*TAREFA A*:
Devolva o trecho do acórdão que começa nas palavras "1. Relatório" e termina após "apreensão daquela droga.", sem qualquer alteração.

*EXCERTO DO TEXTO*:

• • • •

Acórdão do Tribunal da Relação de Lisboa
Processo:
2881/2006-9
Relator: RUI RANGEL
Descritores: MEDIDA CAUTELAR
BUSCA
Nº do Documento: RL
Data do Acordão: 05/01/2006
Votação: UNANIMIDADE
Texto Integral: S
Meio Processual: RECURSO PENAL
Decisão: PROVIDO
Sumário: São legais as revistas e buscas feitas por órgão de polícia criminal ao veículo automóvel onde se suspeita que os arguidos transportem produtos estupefacientes, sem prévia autorização da autoridade judiciária uma vez que, no caso, estão verificados os pressupostos de validade referidos no artº 251º, nº 1, al. a), do C.P.P. (ocultação de objectos relacionados com o crime, susceptíveis de servirem de prova e que de outra forma poderiam perder-se).
Decisão Texto Integral: Acordam em Conferência na 9ª Secção Criminal do Tribunal da Relação de Lisboa

1. Relatório
1.1. No Tribunal de Instrução Criminal de Lisboa, proc. nº 62/06.7PQLSB 1ª Secção, foi proferido despacho de não validação da busca efectuada aos arguidos, por considerar que esta diligência é ilegal e proibida, atenta a forma como a mesma se realizou, sendo de nenhum efeito a prova obtida pelo meio da mesma, de onde resulta a não validação da detenção dos arguidos, porque feita no pressuposto da apreensão daquela droga.

• • • •

*DADOS REGISTADOS*:
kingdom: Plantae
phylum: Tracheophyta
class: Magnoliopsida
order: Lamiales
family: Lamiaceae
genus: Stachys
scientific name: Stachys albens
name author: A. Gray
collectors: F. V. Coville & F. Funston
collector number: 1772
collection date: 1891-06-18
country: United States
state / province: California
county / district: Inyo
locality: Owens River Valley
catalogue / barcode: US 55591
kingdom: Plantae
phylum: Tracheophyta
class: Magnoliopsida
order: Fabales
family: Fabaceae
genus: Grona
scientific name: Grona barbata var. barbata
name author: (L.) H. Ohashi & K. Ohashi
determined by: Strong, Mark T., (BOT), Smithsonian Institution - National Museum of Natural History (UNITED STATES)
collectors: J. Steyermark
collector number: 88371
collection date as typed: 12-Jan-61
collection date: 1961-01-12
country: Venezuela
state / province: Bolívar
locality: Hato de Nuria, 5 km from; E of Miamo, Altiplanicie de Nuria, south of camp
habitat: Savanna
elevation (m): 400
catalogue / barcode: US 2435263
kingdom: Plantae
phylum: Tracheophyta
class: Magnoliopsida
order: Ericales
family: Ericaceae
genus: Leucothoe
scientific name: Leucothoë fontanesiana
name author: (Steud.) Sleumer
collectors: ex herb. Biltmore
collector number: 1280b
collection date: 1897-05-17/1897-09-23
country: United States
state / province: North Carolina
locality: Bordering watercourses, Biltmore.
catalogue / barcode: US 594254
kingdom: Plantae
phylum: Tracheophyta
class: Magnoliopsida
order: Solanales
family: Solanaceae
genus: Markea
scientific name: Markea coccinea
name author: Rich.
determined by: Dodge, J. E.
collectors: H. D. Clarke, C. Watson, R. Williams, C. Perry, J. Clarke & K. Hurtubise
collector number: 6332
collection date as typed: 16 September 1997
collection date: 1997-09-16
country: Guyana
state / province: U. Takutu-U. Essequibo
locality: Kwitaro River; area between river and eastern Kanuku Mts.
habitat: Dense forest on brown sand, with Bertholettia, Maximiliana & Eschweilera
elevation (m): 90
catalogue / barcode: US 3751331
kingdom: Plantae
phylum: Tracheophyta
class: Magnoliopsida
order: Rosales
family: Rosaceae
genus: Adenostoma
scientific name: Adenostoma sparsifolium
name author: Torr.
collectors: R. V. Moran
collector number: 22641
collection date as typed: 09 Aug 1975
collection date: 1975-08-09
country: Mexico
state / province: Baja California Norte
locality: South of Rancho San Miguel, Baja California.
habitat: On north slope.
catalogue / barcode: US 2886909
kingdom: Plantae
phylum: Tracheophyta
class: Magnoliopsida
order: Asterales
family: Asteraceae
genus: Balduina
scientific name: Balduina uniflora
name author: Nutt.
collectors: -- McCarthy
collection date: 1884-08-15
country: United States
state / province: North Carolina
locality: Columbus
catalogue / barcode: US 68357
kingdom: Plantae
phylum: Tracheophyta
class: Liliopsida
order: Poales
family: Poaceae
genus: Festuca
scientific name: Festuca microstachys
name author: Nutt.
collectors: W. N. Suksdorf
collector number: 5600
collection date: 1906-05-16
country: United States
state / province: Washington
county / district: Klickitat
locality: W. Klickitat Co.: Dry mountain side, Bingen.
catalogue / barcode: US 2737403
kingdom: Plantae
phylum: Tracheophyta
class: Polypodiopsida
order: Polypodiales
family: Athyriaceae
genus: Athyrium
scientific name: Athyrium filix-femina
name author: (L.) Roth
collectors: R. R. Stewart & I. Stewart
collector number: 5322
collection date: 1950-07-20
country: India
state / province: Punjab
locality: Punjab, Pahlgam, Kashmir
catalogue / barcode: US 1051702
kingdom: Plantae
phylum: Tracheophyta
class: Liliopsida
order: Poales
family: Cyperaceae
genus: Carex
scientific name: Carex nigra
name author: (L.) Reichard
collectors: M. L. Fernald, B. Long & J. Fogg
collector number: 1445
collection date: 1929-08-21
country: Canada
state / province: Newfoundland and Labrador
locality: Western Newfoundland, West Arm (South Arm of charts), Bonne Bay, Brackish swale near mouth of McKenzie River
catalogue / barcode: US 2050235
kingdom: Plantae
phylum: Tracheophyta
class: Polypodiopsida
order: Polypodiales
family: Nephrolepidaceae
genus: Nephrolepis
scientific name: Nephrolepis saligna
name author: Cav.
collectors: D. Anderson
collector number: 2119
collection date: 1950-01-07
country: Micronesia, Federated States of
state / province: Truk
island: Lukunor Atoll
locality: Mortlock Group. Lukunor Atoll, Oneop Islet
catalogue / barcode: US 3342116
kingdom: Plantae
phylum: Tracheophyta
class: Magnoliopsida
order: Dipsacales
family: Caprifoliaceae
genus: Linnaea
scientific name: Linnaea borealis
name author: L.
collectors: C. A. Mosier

• • • •

*TAREFA B*:
Apresente como lista numerada, sem as linhas em branco, as linhas dos dados registados que começam na que contém "genus: Athyrium" e terminam após a que contém "collection date: 1929-08-21".

*RESPOSTA RESOLVIDA A*:
1. Relatório
1.1. No Tribunal de Instrução Criminal de Lisboa, proc. nº 62/06.7PQLSB 1ª Secção, foi proferido despacho de não validação da busca efectuada aos arguidos, por considerar que esta diligência é ilegal e proibida, atenta a forma como a mesma se realizou, sendo de nenhum efeito a prova obtida pelo meio da mesma, de onde resulta a não validação da detenção dos arguidos, porque feita no pressuposto da apreensão daquela droga.

*RESPOSTA RESOLVIDA B*:
1. genus: Athyrium
2. scientific name: Athyrium filix-femina
3. name author: (L.) Roth
4. collectors: R. R. Stewart & I. Stewart
5. collector number: 5322
6. collection date: 1950-07-20
7. country: India
8. state / province: Punjab
9. locality: Punjab, Pahlgam, Kashmir
10. catalogue / barcode: US 1051702
11. kingdom: Plantae
12. phylum: Tracheophyta
13. class: Liliopsida
14. order: Poales
15. family: Cyperaceae
16. genus: Carex
17. scientific name: Carex nigra
18. name author: (L.) Reichard
19. collectors: M. L. Fernald, B. Long & J. Fogg
20. collector number: 1445
21. collection date: 1929-08-21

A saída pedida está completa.